Select from the data all lines with the word "muscle".
### TASK DATA
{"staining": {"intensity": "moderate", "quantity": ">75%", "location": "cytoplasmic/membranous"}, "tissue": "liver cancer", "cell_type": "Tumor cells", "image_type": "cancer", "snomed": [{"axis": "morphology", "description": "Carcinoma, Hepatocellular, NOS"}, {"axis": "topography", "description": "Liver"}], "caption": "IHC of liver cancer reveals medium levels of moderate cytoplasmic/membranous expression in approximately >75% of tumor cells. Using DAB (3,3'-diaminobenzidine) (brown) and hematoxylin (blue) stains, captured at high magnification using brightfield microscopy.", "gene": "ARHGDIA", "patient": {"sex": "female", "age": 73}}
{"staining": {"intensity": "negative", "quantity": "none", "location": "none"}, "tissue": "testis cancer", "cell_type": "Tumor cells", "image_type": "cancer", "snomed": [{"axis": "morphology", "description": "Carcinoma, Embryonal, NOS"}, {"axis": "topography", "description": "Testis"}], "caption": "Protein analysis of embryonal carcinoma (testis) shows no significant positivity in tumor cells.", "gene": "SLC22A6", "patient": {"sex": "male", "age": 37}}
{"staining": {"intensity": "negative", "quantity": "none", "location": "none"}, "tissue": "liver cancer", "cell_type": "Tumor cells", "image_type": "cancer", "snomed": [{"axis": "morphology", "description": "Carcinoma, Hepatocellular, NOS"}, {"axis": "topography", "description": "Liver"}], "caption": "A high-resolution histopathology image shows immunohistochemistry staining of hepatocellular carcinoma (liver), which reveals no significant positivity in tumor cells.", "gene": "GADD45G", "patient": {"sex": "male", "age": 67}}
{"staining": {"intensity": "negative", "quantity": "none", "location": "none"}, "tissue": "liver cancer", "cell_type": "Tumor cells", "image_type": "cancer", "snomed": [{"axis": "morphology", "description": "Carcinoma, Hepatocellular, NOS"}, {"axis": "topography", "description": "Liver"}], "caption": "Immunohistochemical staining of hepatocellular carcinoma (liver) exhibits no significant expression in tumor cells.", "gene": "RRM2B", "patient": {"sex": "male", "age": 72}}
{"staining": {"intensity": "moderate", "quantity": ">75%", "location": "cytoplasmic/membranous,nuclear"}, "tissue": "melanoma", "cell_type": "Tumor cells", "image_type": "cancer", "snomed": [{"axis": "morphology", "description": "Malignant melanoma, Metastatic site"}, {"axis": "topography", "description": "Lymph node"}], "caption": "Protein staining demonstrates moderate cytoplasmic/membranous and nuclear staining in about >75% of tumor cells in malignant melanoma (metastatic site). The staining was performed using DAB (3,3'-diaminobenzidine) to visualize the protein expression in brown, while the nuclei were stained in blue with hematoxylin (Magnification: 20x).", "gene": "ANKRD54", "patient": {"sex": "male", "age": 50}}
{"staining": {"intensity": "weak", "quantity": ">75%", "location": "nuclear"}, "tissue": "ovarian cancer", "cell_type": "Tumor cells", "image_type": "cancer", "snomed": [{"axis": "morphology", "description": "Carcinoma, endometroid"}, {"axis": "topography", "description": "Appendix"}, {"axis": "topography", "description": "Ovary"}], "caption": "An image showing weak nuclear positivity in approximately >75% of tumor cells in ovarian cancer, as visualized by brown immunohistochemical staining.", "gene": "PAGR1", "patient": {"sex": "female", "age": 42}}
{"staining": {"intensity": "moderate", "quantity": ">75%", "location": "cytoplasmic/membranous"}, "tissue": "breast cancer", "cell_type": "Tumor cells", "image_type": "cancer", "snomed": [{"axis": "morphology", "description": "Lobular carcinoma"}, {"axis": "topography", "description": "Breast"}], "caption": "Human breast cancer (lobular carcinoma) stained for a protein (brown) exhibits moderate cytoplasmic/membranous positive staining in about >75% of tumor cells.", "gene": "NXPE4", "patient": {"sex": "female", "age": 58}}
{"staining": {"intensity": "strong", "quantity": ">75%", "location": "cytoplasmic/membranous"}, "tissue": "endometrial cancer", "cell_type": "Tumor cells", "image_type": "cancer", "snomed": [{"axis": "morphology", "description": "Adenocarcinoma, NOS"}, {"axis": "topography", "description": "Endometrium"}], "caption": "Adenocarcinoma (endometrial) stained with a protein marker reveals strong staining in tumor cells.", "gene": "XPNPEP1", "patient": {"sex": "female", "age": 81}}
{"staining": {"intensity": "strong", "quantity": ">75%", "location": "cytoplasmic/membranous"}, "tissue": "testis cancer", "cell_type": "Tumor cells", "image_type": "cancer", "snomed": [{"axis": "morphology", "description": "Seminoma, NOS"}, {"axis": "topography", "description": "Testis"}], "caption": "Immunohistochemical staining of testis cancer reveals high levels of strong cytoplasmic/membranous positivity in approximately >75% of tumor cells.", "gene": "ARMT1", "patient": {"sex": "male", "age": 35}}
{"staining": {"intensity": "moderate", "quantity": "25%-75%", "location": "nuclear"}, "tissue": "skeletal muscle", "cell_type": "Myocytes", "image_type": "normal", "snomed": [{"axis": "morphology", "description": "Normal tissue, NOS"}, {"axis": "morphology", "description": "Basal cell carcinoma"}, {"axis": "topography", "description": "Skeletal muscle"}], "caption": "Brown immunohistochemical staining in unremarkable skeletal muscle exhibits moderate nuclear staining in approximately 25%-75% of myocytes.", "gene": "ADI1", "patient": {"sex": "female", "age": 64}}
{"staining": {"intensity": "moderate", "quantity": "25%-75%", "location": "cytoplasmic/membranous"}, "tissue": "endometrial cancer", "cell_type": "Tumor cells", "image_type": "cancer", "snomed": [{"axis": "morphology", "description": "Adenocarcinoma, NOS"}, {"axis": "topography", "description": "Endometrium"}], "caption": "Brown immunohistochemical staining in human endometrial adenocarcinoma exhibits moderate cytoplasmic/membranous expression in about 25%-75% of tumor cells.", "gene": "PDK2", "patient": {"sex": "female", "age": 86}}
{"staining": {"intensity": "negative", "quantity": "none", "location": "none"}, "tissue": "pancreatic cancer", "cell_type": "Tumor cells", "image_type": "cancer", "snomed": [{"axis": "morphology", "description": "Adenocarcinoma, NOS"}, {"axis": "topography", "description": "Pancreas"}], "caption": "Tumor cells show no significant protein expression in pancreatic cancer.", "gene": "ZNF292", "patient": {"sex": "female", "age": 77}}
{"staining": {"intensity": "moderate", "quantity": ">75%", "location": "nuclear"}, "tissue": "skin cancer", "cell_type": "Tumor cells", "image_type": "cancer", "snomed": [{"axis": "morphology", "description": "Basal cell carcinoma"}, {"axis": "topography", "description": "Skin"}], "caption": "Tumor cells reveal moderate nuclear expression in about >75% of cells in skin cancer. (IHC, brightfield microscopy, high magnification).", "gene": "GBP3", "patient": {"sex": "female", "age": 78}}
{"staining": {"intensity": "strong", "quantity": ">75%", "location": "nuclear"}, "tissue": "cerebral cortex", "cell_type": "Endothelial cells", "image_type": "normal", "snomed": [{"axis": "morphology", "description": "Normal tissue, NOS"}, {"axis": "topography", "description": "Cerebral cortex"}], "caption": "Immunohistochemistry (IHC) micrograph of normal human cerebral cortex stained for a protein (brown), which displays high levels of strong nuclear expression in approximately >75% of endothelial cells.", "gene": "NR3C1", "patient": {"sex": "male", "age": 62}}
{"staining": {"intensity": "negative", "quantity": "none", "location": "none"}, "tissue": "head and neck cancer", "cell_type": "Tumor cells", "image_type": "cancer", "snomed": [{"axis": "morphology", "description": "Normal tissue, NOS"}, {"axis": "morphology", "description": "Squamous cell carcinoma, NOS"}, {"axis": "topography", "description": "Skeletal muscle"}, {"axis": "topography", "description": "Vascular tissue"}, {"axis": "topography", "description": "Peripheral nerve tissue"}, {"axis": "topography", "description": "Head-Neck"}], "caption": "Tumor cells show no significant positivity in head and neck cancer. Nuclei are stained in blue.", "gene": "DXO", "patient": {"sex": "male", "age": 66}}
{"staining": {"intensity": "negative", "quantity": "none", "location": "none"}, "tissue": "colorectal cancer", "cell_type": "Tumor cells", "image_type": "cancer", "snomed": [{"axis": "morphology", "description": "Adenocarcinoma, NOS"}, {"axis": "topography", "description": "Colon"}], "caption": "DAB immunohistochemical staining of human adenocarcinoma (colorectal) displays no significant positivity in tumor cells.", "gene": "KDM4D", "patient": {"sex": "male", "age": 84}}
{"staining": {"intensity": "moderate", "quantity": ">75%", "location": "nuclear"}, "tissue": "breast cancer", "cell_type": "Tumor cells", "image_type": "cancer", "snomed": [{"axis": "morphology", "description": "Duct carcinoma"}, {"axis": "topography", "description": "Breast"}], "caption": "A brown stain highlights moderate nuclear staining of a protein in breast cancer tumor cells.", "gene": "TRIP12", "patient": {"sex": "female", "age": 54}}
######
**RESPONSE BOX**:
{"staining": {"intensity": "moderate", "quantity": "25%-75%", "location": "nuclear"}, "tissue": "skeletal muscle", "cell_type": "Myocytes", "image_type": "normal", "snomed": [{"axis": "morphology", "description": "Normal tissue, NOS"}, {"axis": "morphology", "description": "Basal cell carcinoma"}, {"axis": "topography", "description": "Skeletal muscle"}], "caption": "Brown immunohistochemical staining in unremarkable skeletal muscle exhibits moderate nuclear staining in approximately 25%-75% of myocytes.", "gene": "ADI1", "patient": {"sex": "female", "age": 64}}
{"staining": {"intensity": "negative", "quantity": "none", "location": "none"}, "tissue": "head and neck cancer", "cell_type": "Tumor cells", "image_type": "cancer", "snomed": [{"axis": "morphology", "description": "Normal tissue, NOS"}, {"axis": "morphology", "description": "Squamous cell carcinoma, NOS"}, {"axis": "topography", "description": "Skeletal muscle"}, {"axis": "topography", "description": "Vascular tissue"}, {"axis": "topography", "description": "Peripheral nerve tissue"}, {"axis": "topography", "description": "Head-Neck"}], "caption": "Tumor cells show no significant positivity in head and neck cancer. Nuclei are stained in blue.", "gene": "DXO", "patient": {"sex": "male", "age": 66}}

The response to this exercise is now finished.